Watch – Geckos can run on water at speed

Geckos can run on water at speed by slapping the surface rapidly and using surface tension to keep its body above the surface.

The acrobatic lizards are agile on land sprinting across the ground, able to walk up vertical walls and hang from the ceilings or glide through the air.

Now scientists have found out just how they can scuttle rapidly across the surface of water without ending up going for a swim.

They hold their heads high above the water and extend their limbs out to rapidly slap the water and propel themselves along.

And the findings could one day help robots perform the same feat.

Professor of integrative biology Robert Full of the University of California, Berkeley, said: “They can run up a wall at a metre per second, they can glide, they can right themselves in midair with a twist of their tail and rapidly invert under a leaf running at full speed.

“And now they can run at a meter per second over water.
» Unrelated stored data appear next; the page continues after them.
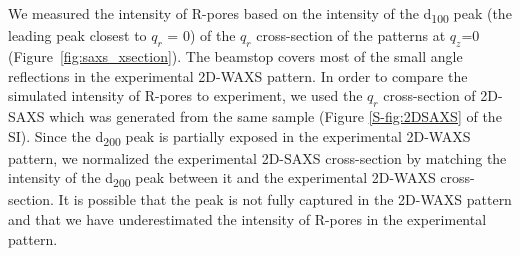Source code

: \documentclass[journal=jpcbfk,manuscript=article]{achemso}
\begin{document}
  We measured the intensity of R-pores based on the intensity of the
  d\textsubscript{100} peak (the leading peak closest to $q_r$ = 0) of the $q_r$
  cross-section of the patterns at $q_z$=0 (Figure~\ref{fig:saxs_xsection}). The
  beamstop covers most of the small angle reflections in the experimental 2D-WAXS
  pattern. In order to compare the simulated intensity of R-pores to experiment,
  we used the $q_r$ cross-section of 2D-SAXS which was generated from the same
  sample (Figure \ref{S-fig:2DSAXS} of the SI). Since the d\textsubscript{200} peak is
  partially exposed in the experimental 2D-WAXS pattern, we normalized the
  experimental 2D-SAXS cross-section by matching the intensity of the
  d\textsubscript{200} peak between it and the experimental 2D-WAXS
  cross-section. It is possible that the peak is not fully captured in the 2D-WAXS
  pattern and that we have underestimated the intensity of R-pores in the
  experimental pattern.     
\end{document}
Nothing else can do that; geckos are superheroes.”

Prof Full’s previous research discovered many of the unique manoeuvres and strategies geckos employ, including how their toe hairs help them climb smooth vertical surfaces and hang from the ceiling.

First author Post-Doctoral Research Fellow Jasmine Nirody at the University of Oxford became intrigued by geckos’ water-running behaviour as a PhD student at Berkeley after hearing about how geckos ran across water to escape predators.

Geckos are able to run at nearly a metre, or three feet, per second over water and easily transition to speeding across solid ground or climbing up a vertical surface.

Their sprinting on the water’s surface exceed the absolute swimming speeds of many larger, aquatic specialists including ducks, minks, muskrats, marine iguanas and juvenile alligators, and are faster in relative speed than any recorded surface swimmer, other than whirligig beetles.

But biophysicist Dr Nirody and Prof Full were puzzled by just how they do it.

For example smaller animals like spiders, beetles and water striders are light enough to be kept afloat by surface tension, which allows them to easily glide across the surface.

Larger animals, such as swans during takeoff or the basilisk lizard, and even dolphins rising up on their tails, rapidly slap and stroke the water to keep above the waves.

Prof Full explained: “Bigger animals can’t use surface tension, so they end up pushing and slapping the surface, which produces a force if you do it hard enough.”

As geckos are of intermediate size weighing about six grams or one-fifth of an ounce, they are too large to float above the surface, but too light to keep their bodies above water by slapping forces only.

Dr Nirody said: “The gecko’s size places them in an intermediate regime, a middle ground.

“They can’t generate enough force to run along the surface without sinking, so the fact they can race across water is really surprising.”

So they built a long water tank and placed flat-tailed house geckos common in south and southeast Asia on a plank.

The geckos were startled by having their tail touched and high-speed video recorded their water walking techniques and estimate the forces involved.

The experiments found they actually use at least two and perhaps four distinct strategies to run atop the water surface.

Surface tension is essential because when a surfactant or soap was applied to eliminate surface tension, the geckos were much less efficient with their speed dropping by half.

Even without surface tension, however, they can move using slapping, paddling movements with their four legs like larger animals.

Leg slapping created air pockets that helped keep their bodies from being completely submerged, allowing them to trot across the water in much the same way they run on land.

But they also seem to use their smooth, water-repellent skin to plane across the surface, similar to hydroplaning but referred to as semi-planing, a technique used by muskrats.

Finally, they also use their tail to swish the water like an alligator, providing propulsion as well as lift and stabilisation.

Prof Full said: “All are important to some extent, and geckos are unique in combining all these.”

Dr Nirody added: “Even knowing the extensive list of locomotive capabilities that geckos have in their arsenal, we were still very surprised at the speed at which they could dart across the water’s surface.

“The way that they combine several modalities to perform this feat is really remarkable.”

The study was published in the journal Current Biology.